I assume that since he was poor, Medicaid paid his hospital bill. I’m not complaining that the cost of the hospital bill was added to his debt, I’m pretty sure it wasn’t, although in some other cases it would be. I’m complaining that here’s this guy, so desperate for money that he wants to kill himself over it, and he has to sit helplessly as we throw thousands of dollars at getting a parade of expensive doctors and nurses and social workers to talk to him, conclude that yup, his problem is definitely that he’s poor, and then throw him back out. I feel like this fails to be, as the buzzwords say, “patient-centered care”.
Problem is, you don’t have to be an economics PhD to realize that “give $5,000 to anyone who attempts suicide and says they need it” might create some bad incentives.
I have no good solution to this. Offering people who are so poor they want to kill themselves very expensive psychiatric care seems maybe a little better than doing nothing. But it also seems insulting, patronizing, paternalistic, wasteful, and occasionally heartbreaking.
And this is why I can never decide whether to identify as a libertarian or a liberal.

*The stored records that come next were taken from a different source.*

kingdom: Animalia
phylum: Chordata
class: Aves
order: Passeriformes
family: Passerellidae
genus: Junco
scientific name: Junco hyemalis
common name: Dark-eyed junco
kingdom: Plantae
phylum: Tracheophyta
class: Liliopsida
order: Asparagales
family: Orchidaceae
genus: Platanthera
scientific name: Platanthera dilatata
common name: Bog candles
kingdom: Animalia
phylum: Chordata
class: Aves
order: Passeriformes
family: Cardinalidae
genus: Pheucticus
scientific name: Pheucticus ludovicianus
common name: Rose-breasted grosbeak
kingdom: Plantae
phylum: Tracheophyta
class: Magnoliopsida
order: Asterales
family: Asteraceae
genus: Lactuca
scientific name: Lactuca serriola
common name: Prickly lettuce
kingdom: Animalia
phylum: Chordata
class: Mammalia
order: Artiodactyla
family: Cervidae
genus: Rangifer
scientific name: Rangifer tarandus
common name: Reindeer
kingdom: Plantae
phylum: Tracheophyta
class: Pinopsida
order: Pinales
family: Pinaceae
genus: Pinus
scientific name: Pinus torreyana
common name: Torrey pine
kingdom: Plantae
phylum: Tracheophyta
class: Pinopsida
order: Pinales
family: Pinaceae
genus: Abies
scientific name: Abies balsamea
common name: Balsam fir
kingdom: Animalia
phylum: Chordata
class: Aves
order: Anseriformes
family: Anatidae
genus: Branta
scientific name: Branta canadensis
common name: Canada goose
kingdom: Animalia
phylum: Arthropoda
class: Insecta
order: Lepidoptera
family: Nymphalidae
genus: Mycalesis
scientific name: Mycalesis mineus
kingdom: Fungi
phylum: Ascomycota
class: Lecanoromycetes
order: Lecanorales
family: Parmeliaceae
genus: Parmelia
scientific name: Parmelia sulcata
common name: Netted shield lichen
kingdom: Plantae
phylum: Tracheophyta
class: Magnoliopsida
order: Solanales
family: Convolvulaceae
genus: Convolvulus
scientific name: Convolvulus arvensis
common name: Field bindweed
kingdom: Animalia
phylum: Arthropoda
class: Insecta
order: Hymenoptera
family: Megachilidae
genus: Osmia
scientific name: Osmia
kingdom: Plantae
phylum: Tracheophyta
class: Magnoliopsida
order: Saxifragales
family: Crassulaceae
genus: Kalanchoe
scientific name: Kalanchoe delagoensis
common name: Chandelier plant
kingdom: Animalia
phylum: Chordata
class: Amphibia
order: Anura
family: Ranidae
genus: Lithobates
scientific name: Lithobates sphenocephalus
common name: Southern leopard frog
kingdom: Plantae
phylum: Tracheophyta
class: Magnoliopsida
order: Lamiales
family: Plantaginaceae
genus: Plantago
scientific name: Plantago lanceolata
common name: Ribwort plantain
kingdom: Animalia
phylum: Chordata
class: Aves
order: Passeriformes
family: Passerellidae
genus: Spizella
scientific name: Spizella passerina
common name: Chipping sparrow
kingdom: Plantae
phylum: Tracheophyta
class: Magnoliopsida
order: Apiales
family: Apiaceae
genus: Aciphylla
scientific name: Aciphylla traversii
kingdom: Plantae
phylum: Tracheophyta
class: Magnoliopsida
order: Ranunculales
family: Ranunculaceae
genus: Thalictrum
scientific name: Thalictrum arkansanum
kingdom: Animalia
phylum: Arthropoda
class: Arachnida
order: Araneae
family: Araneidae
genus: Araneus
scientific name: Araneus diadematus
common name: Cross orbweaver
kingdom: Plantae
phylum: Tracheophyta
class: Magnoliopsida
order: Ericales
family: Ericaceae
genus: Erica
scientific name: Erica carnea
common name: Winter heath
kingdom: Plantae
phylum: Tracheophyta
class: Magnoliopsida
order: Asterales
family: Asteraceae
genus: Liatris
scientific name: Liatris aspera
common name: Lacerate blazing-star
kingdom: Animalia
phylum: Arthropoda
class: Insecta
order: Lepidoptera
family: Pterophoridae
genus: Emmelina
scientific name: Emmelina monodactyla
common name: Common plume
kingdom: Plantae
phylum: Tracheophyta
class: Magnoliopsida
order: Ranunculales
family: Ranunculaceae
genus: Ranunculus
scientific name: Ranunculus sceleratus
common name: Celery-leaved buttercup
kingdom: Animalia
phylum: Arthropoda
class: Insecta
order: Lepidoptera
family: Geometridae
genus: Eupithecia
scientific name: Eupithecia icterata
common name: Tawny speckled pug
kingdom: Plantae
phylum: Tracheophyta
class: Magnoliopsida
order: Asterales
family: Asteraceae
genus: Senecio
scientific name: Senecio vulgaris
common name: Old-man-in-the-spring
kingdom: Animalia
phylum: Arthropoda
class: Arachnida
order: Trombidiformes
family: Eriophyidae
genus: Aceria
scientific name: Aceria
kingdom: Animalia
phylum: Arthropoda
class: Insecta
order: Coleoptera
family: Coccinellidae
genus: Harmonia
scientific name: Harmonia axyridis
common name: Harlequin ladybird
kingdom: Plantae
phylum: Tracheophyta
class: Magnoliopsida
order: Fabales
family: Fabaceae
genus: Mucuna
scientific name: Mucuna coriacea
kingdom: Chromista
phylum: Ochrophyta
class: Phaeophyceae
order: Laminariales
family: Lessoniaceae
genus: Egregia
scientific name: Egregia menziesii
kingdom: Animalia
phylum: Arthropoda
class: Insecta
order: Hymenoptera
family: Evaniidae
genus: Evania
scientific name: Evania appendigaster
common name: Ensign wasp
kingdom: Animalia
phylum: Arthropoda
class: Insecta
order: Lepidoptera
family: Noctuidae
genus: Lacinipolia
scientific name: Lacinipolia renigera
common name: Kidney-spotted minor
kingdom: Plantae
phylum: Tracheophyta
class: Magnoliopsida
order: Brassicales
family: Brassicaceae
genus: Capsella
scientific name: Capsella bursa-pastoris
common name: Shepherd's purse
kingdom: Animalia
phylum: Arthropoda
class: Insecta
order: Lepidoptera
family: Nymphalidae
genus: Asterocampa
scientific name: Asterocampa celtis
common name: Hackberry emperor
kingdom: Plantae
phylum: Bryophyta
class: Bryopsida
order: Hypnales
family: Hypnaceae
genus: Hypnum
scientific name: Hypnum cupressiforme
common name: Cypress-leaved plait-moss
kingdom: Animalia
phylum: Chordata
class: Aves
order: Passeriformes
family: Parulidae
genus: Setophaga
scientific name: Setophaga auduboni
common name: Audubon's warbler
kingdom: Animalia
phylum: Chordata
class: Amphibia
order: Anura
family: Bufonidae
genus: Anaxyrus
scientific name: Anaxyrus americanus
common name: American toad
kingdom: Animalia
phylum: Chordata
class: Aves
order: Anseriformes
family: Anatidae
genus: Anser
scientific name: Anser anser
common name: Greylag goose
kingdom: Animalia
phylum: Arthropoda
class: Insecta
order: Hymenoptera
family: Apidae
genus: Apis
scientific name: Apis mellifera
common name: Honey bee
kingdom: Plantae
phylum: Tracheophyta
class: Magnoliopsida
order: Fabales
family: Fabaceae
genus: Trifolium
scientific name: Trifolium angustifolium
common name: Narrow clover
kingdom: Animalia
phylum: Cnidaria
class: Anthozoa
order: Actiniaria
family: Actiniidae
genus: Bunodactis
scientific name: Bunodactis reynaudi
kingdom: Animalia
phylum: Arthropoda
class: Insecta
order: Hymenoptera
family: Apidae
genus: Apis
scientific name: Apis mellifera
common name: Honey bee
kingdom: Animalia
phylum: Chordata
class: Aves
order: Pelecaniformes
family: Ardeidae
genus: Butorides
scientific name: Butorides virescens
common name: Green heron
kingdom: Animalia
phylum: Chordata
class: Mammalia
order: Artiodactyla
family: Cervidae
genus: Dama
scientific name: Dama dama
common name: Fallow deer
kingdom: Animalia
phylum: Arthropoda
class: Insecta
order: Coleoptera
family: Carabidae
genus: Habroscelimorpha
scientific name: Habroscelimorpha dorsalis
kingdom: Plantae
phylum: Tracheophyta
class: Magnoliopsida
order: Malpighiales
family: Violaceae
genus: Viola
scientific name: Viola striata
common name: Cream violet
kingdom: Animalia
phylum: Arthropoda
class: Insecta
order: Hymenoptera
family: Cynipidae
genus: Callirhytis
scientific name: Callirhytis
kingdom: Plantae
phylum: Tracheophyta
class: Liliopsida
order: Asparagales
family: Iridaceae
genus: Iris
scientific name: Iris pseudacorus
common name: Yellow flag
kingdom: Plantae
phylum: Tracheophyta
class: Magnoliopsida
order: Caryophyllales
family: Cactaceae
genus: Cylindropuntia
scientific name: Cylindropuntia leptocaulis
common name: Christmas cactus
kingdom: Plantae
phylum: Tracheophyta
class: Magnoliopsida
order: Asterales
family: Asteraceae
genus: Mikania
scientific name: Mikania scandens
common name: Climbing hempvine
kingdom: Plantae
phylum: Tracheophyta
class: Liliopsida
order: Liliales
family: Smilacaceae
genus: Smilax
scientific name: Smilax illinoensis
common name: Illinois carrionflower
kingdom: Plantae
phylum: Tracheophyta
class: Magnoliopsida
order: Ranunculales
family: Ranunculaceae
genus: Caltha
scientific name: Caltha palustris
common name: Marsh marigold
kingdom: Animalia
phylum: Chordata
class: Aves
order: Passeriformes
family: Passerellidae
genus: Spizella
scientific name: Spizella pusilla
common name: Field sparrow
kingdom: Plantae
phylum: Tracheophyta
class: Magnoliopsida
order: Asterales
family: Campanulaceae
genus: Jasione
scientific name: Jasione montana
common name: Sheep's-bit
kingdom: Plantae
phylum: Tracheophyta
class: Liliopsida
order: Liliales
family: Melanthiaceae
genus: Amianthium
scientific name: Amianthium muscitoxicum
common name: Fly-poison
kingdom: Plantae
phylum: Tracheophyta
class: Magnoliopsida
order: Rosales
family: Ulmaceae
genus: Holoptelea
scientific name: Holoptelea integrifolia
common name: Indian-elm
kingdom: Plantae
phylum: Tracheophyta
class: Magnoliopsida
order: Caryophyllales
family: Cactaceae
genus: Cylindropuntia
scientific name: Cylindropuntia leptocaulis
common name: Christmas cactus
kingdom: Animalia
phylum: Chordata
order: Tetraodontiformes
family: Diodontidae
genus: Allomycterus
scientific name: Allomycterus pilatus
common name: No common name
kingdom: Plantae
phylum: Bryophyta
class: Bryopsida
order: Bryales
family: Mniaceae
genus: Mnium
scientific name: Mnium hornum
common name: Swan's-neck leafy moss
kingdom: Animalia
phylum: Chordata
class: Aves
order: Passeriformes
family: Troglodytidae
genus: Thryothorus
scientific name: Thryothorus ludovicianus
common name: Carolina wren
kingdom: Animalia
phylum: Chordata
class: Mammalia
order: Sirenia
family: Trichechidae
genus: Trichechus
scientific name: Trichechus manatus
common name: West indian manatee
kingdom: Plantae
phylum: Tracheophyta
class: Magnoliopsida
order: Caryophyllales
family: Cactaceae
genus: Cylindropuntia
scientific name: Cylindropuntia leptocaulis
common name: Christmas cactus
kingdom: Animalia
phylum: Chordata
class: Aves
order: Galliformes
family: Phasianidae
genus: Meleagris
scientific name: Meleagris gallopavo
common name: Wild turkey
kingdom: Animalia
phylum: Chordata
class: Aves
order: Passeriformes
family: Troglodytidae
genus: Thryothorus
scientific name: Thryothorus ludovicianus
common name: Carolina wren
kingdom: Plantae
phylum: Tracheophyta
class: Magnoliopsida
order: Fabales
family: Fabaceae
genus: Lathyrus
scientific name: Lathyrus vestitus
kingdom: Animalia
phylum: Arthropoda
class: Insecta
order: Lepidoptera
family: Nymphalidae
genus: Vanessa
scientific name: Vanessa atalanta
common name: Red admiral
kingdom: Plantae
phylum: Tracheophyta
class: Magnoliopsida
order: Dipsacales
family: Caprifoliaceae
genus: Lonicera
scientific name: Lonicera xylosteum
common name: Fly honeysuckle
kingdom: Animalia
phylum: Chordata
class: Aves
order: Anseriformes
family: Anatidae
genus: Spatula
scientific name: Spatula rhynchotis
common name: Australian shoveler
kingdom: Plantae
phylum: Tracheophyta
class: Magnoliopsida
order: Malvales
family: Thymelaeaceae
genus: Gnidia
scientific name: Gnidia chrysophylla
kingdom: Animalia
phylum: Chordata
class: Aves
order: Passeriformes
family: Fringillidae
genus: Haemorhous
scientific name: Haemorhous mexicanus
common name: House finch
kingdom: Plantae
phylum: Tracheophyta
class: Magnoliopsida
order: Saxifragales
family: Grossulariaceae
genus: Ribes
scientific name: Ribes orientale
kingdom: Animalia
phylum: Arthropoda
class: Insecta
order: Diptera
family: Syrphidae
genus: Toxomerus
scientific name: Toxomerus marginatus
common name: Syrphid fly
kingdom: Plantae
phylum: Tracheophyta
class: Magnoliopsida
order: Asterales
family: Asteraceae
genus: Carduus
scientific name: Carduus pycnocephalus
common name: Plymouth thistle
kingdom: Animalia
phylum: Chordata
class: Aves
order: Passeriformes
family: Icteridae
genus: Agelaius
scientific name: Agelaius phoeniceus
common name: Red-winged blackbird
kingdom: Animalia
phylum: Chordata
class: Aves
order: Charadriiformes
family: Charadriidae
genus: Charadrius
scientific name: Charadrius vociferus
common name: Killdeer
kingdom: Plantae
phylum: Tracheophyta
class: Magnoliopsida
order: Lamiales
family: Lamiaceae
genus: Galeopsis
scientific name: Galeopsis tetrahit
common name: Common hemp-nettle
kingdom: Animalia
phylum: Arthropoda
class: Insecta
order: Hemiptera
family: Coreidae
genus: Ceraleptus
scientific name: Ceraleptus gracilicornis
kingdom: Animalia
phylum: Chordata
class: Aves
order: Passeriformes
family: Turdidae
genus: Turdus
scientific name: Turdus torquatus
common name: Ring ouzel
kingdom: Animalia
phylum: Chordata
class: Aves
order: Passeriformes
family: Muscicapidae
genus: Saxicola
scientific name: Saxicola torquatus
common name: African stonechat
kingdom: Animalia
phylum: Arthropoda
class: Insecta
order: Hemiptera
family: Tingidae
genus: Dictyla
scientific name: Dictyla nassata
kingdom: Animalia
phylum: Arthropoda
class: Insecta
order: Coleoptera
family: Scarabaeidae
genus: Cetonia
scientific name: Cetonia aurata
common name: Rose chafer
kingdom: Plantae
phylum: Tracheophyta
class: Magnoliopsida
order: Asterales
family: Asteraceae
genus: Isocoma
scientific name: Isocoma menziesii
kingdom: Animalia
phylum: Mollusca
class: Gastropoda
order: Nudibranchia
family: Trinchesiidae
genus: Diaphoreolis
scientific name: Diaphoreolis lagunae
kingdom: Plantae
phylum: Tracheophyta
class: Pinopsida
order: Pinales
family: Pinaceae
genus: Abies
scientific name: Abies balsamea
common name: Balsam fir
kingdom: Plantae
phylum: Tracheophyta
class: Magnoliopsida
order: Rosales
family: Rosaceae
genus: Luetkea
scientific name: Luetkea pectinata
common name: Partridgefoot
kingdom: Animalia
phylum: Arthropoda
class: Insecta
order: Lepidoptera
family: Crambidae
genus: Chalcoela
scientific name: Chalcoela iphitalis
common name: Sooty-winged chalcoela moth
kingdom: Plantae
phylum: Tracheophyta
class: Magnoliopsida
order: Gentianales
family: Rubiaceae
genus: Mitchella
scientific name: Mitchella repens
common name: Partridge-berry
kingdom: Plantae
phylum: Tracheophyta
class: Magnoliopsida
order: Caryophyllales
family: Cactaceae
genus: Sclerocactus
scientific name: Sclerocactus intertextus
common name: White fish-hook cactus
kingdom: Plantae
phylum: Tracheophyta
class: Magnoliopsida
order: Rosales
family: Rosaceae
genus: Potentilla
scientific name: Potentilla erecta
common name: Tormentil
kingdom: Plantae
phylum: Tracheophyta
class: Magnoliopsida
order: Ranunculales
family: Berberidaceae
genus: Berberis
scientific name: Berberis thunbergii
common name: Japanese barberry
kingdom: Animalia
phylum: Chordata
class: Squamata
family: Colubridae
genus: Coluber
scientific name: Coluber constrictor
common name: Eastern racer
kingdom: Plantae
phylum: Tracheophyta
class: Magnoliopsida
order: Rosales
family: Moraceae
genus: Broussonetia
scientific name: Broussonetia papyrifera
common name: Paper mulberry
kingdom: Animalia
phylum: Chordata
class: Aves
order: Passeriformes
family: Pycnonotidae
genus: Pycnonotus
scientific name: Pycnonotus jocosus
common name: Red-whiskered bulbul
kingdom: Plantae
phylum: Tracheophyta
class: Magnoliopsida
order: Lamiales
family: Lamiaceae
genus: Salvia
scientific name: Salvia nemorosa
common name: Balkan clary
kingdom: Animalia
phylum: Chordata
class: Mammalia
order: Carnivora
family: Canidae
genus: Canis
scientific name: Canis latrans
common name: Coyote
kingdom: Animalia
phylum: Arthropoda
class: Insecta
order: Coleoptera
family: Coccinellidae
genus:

On the one hand, top-down institutionalized bureaucracies seem so ridiculously inefficient at solving problems that it’s an outrage and a disaster. On the other hand, there are a lot of problems that really need solving, they don’t seem to have solved themselves yet, and governments are the only entity with enough coordination power to attempt the task.
Solution there, it seems to me, is to create unimpoverishable populaces. I think if we were to implement a Basic Income Guarantee we might save more money in psychiatric care than we think – since we compete with the prison system to be the warehouse for people who can’t make it out in the world and nobody knows what to do with. It might produce some of the same kind of savings as giving the homeless people houses. If I got fired because we’d solved all the problems relating to poverty, and the population of seriously mentally ill people was too small to support the current number of psychiatrists, that would be a pretty neat way to go.